Vorliegender Auszug:
<<<<

Drei Mal im Jahr finden bei der Christoph Gärtner GmbH in Bietigheim-Bissingen internationale Auktionen von Briefmarken, Briefen und Karten, sogenannte Ganzsachen, sowie Banknoten und Münzen statt. Vom 14. bis 18. Oktober steht mit der 60. Versteigerung ein besonderes Datum im Terminkalender, die erste Auktion fand 2006 statt. Hinzu kommt das 40-jährige Bestehen des Handelshauses.
Auktionshaus Gärtner in Bietigheim-Bissingen „In China ist eine Briefmarke ein Luxusartikel“
Das Auktionshaus Christoph Gärtner feiert 40-jähriges Bestehen und bereitet sich auf die 60. Auktion vor.
Inzwischen musste sich das Unternehmen dem veränderten Markt anpassen, der Briefmarkenmarkt hat sich verkleinert. „Vor Corona hatten wir 40.000 Artikel pro Auktion, jetzt sind es noch 10.000. Was die Lose angeht, ist Gärtner aber immer noch eines der größten Auktionshäuser weltweit“, sagt Regina Gärtner in Vertretung der Geschäftsführung. Am Standort Bietigheim-Bissingen hat Gärtner 30 Beschäftigte, zur CG-Unternehmensgruppe zählen auch die Auction Galleries in Hamburg.

>>>>

Gezeigte Einträge:

<<<<

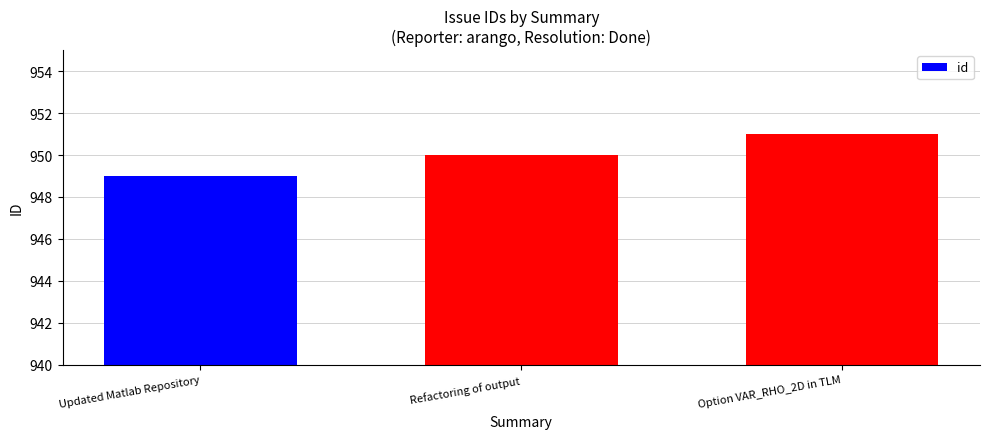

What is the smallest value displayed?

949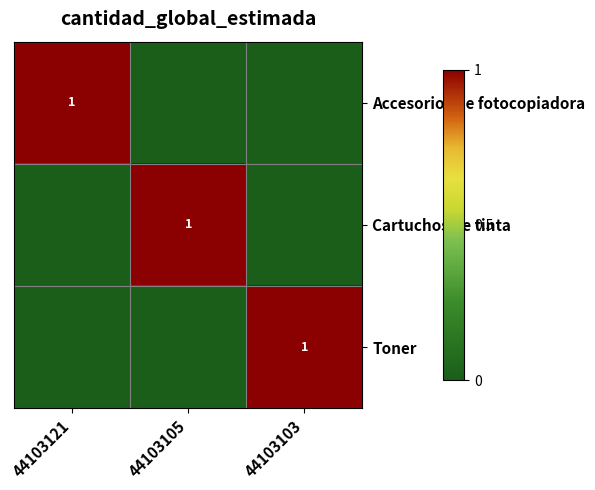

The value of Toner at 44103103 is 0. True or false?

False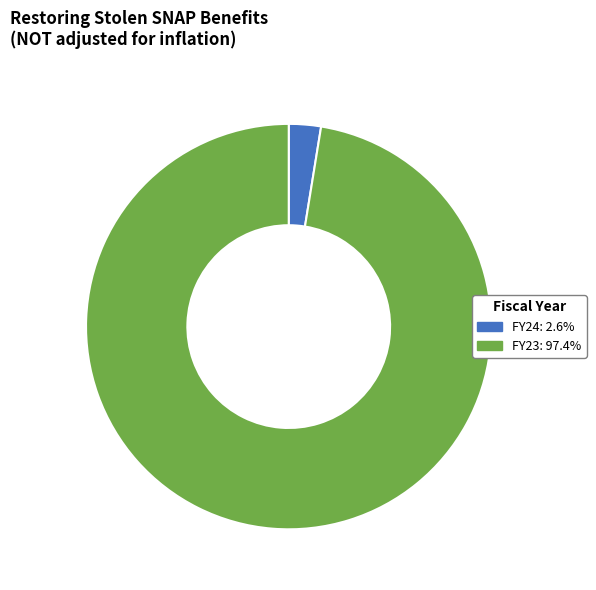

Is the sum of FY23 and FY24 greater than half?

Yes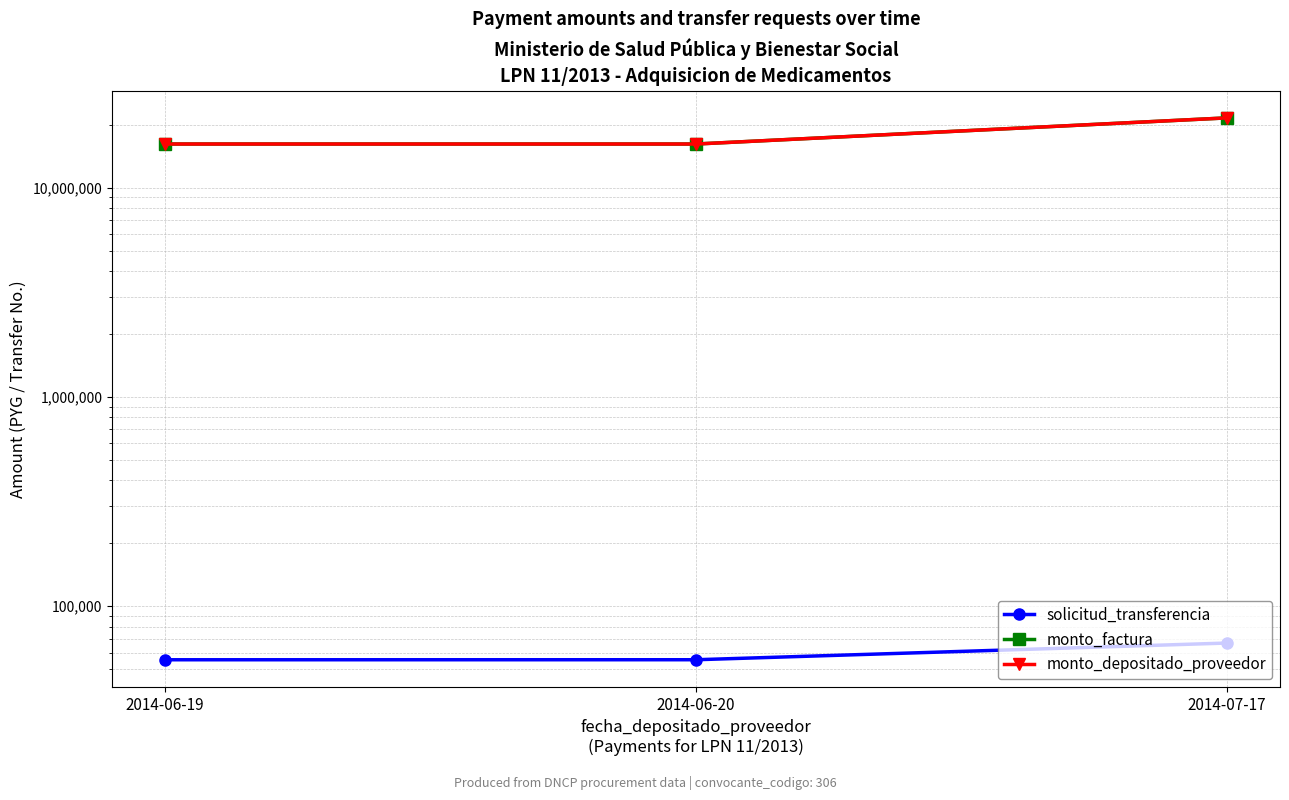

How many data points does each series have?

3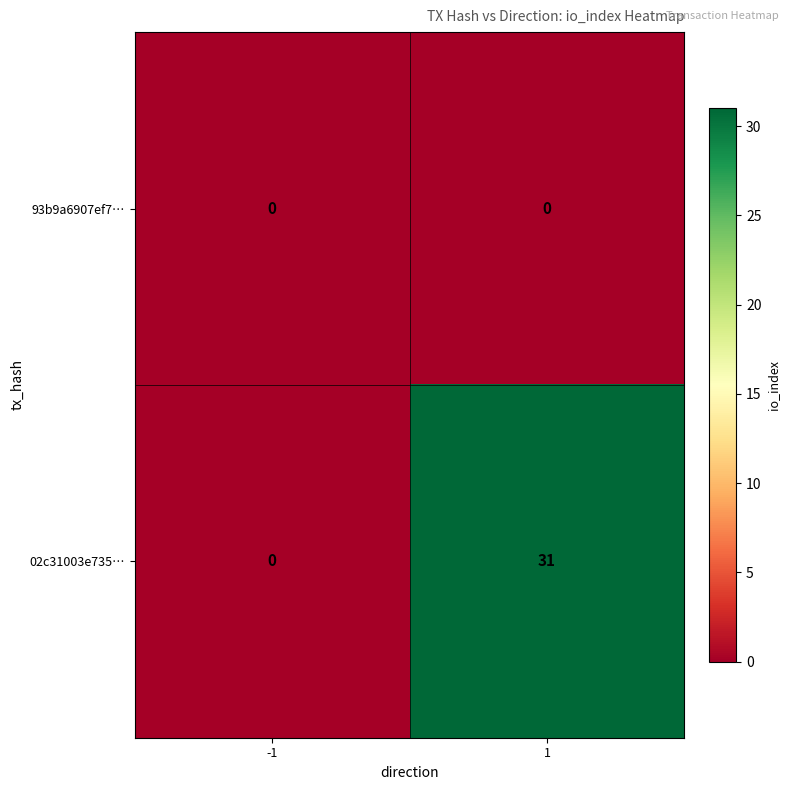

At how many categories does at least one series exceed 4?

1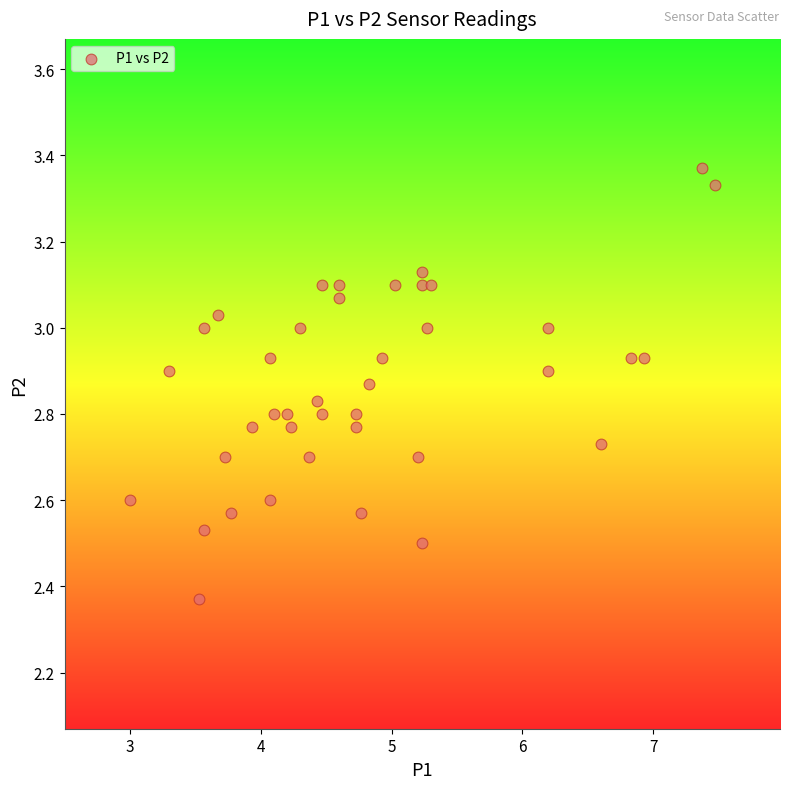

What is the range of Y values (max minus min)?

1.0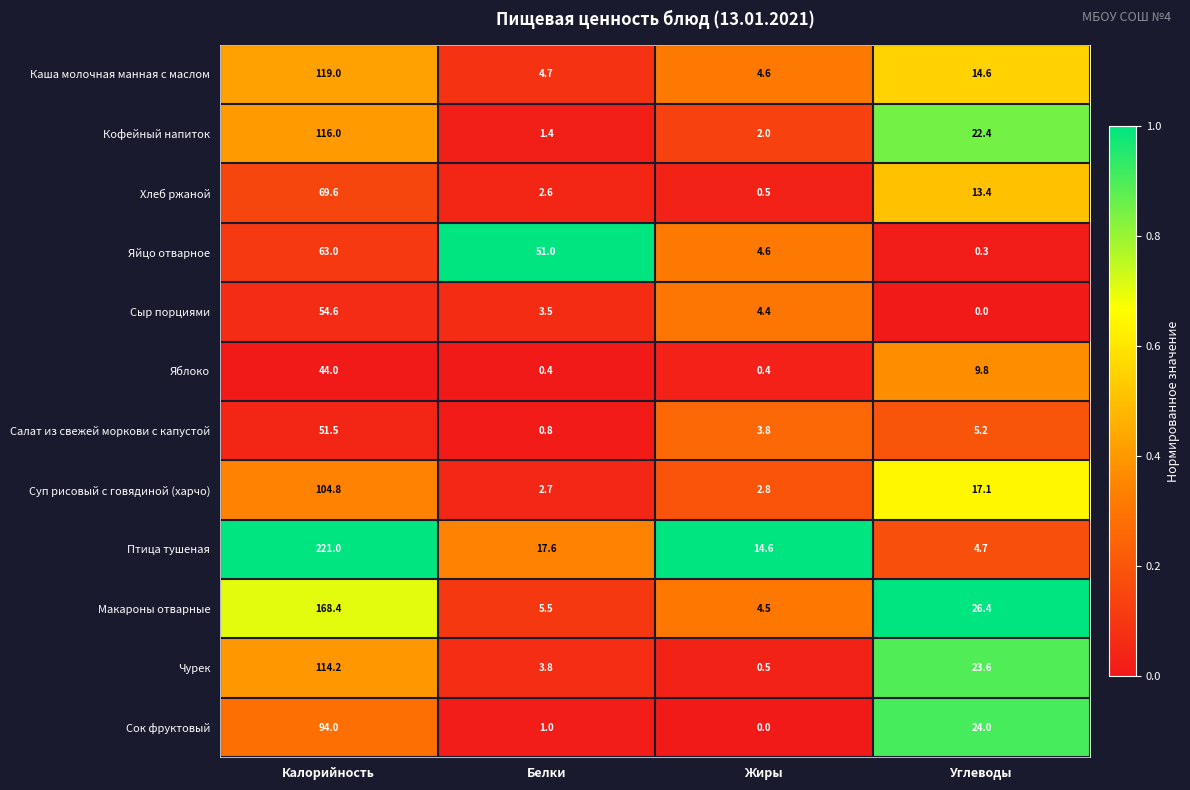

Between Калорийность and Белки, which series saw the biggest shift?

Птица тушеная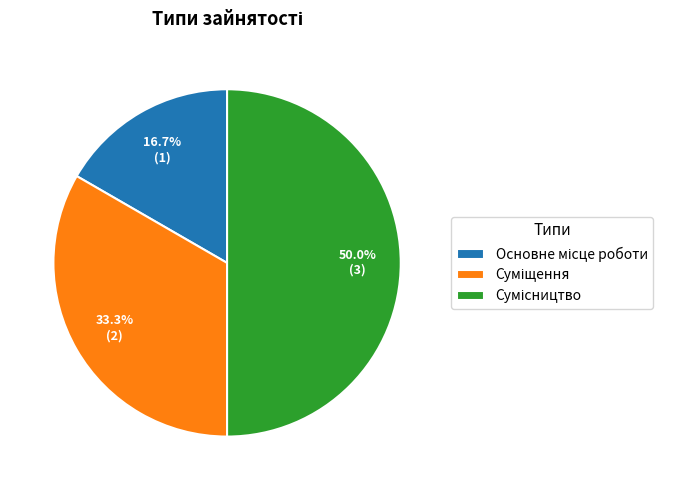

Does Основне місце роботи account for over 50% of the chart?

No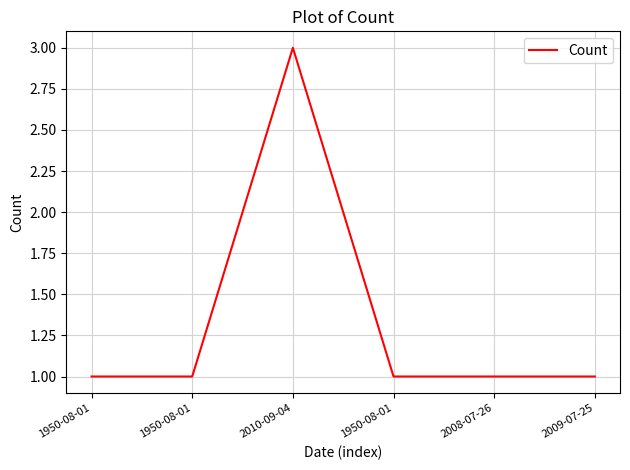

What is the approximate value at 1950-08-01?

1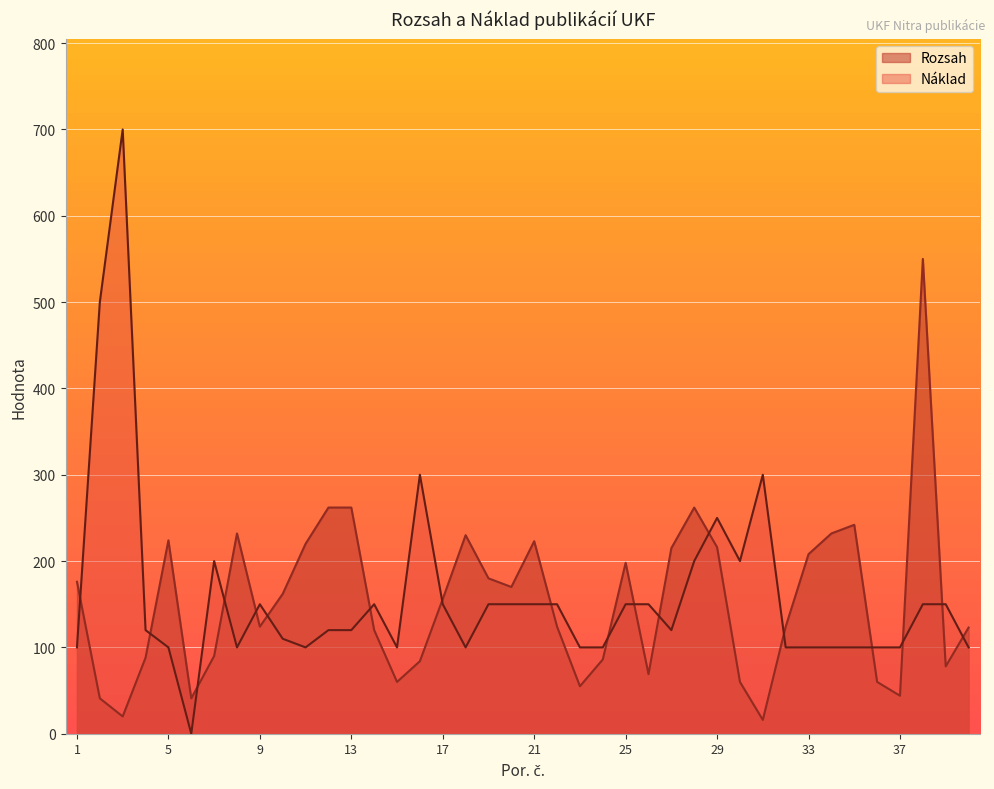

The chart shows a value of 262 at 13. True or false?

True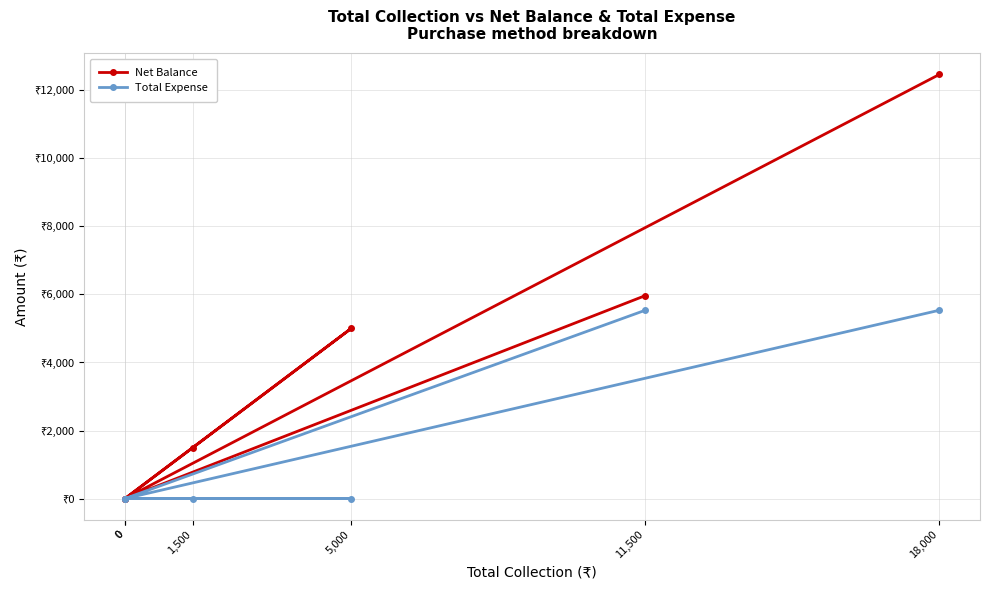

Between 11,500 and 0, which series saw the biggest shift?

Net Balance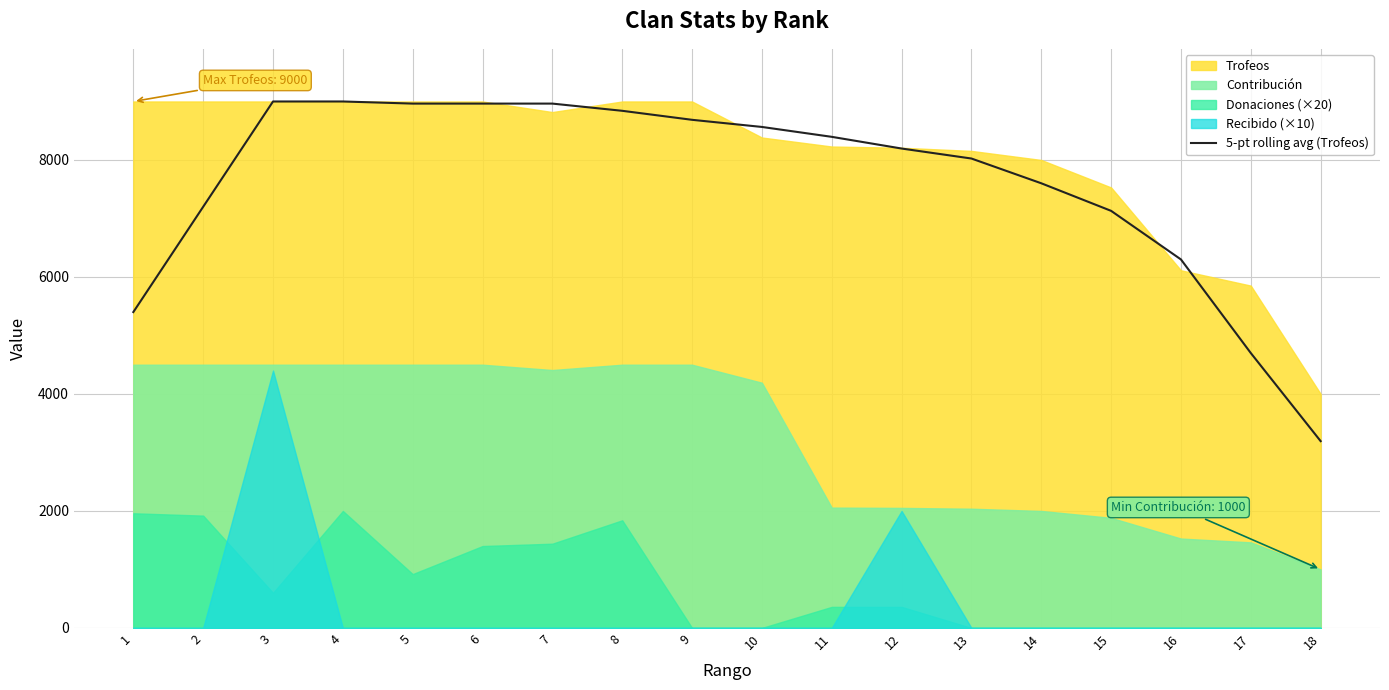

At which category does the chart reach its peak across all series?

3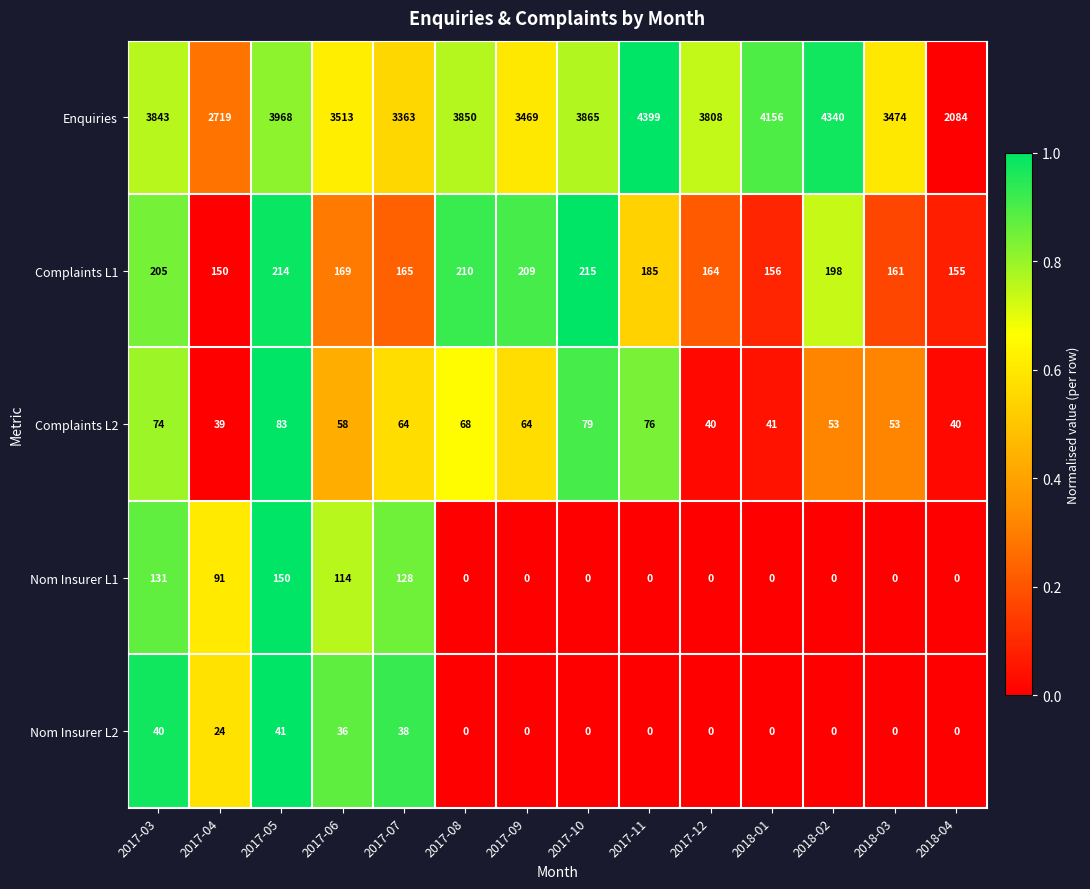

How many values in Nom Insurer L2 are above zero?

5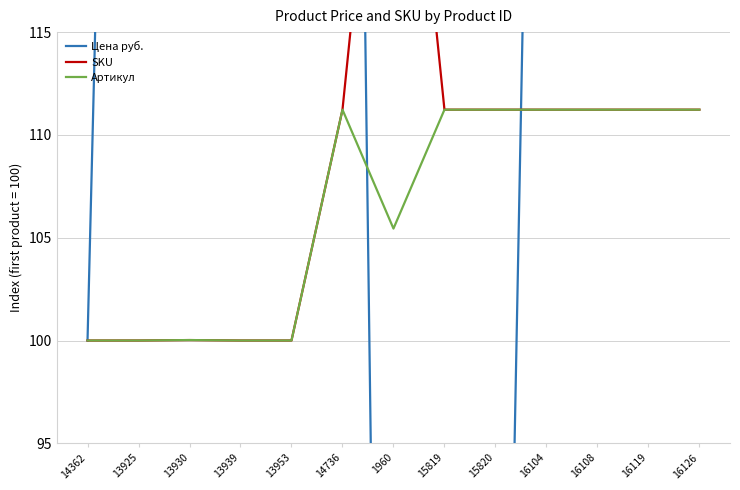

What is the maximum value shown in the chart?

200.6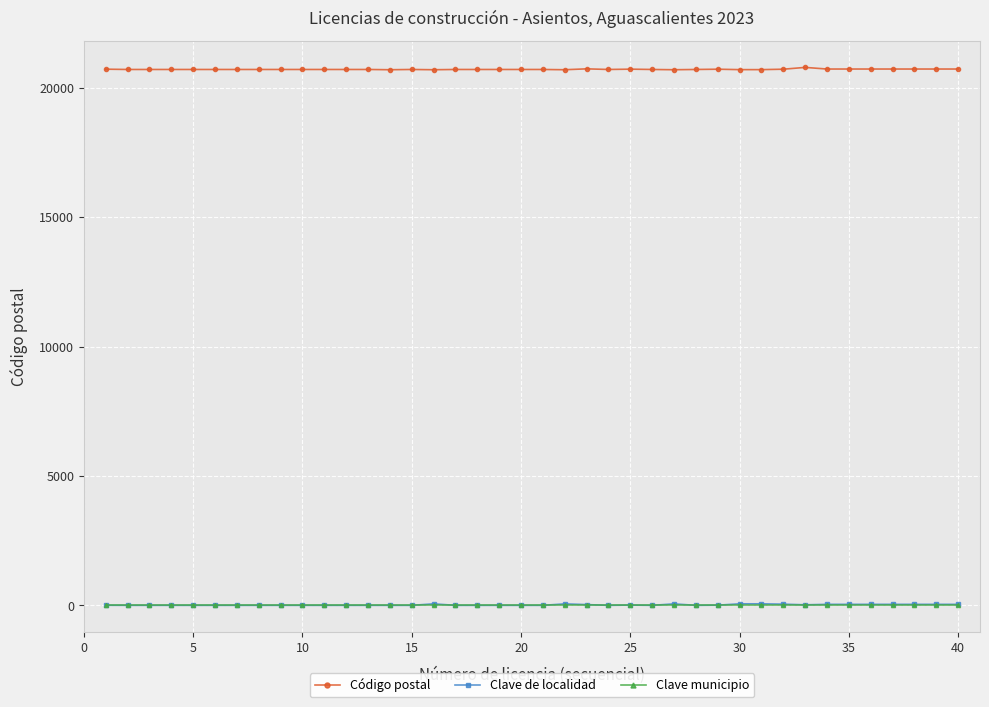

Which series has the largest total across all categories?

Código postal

>>>>

Aufgabe: Erkläre anhand des Auszugs in ein bis drei Sätzen, warum sich das Auktionshaus Christoph Gärtner dem veränderten Markt anpassen musste.

Ergebnis: Das Auktionshaus musste sich anpassen, weil sich der Briefmarkenmarkt verkleinert hat.